- Required work -
In the entries below, find each line bearing the string "wall" and copy it.

- Working data -
◆ ◆ ◆ ◆
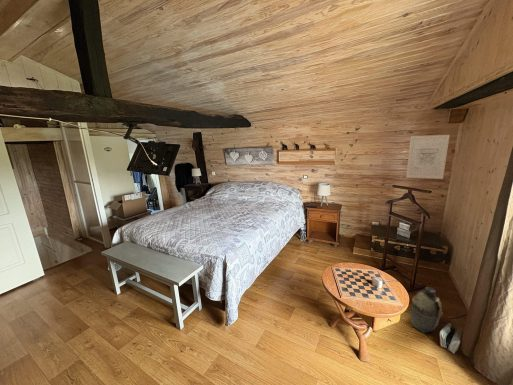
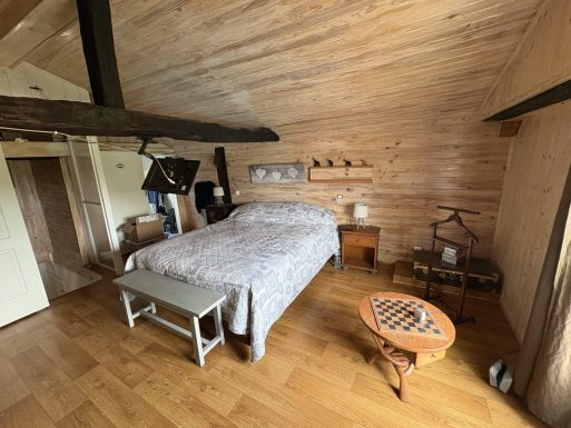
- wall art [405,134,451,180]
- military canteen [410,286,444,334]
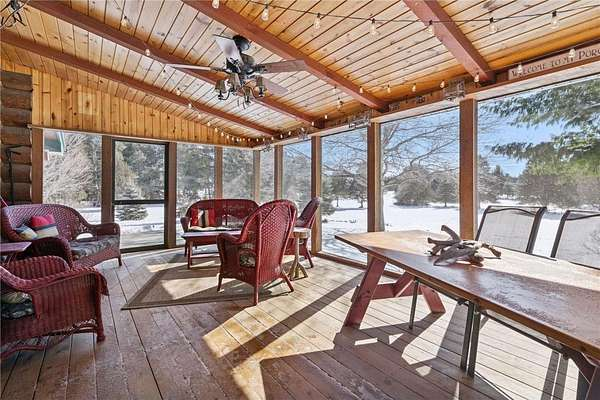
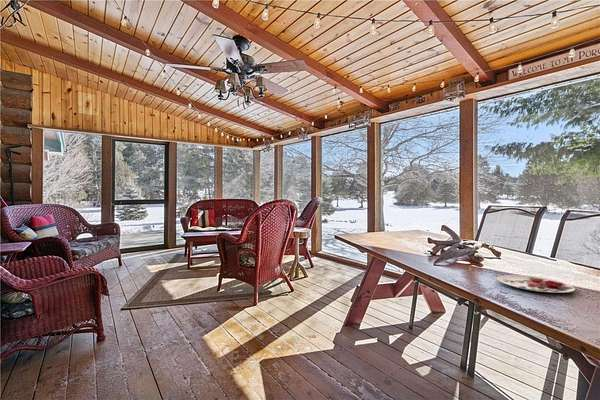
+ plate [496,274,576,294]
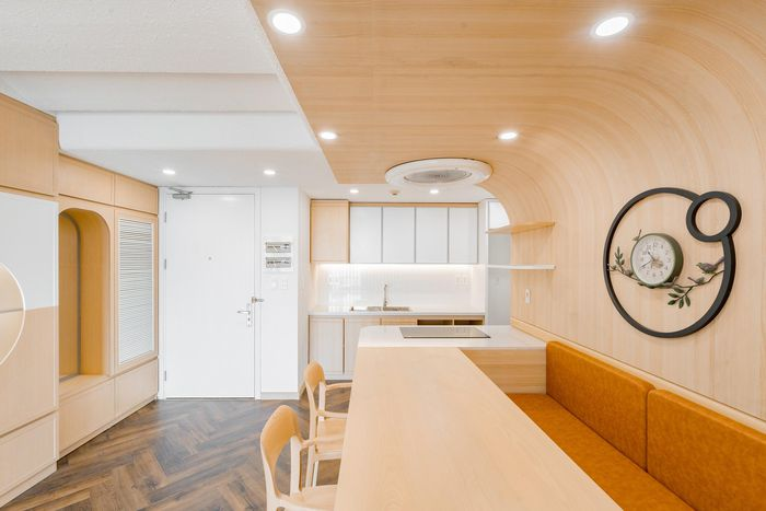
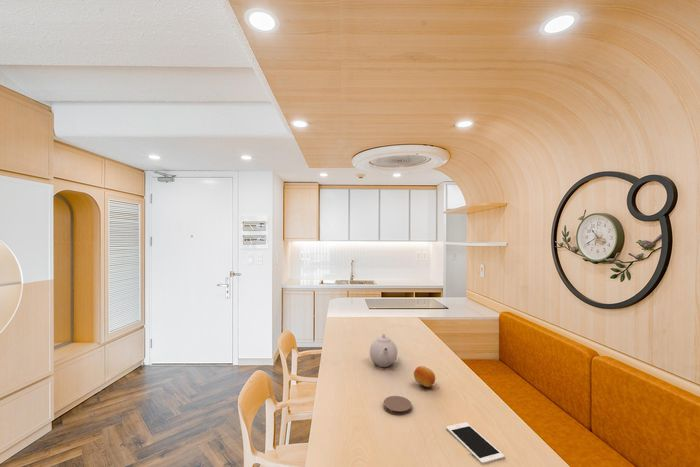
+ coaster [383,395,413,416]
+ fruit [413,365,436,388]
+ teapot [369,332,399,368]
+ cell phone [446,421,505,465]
◆ ◆ ◆ ◆
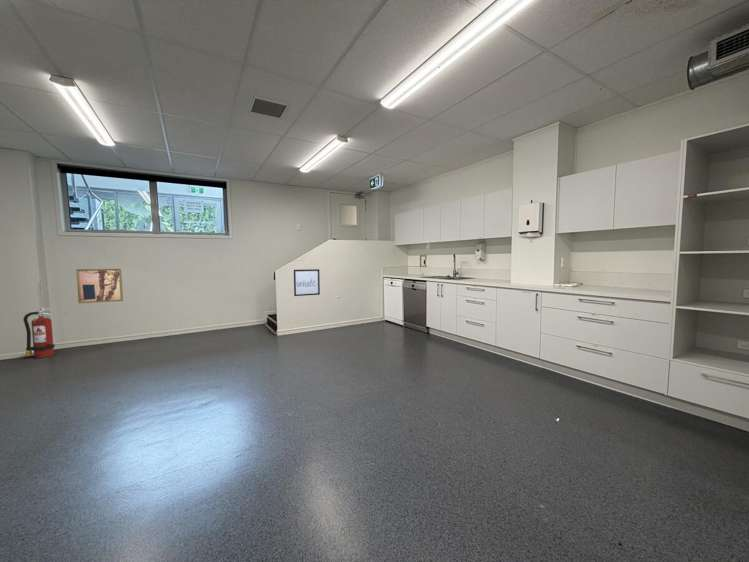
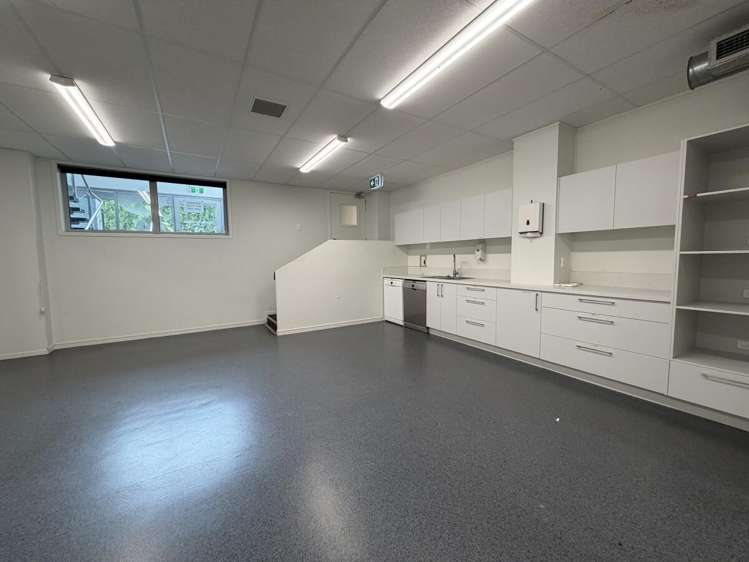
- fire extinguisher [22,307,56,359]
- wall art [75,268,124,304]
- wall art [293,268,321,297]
◆ ◆ ◆ ◆
- Task result -
- wall art [405,134,451,180]
- wall art [75,268,124,304]
- wall art [293,268,321,297]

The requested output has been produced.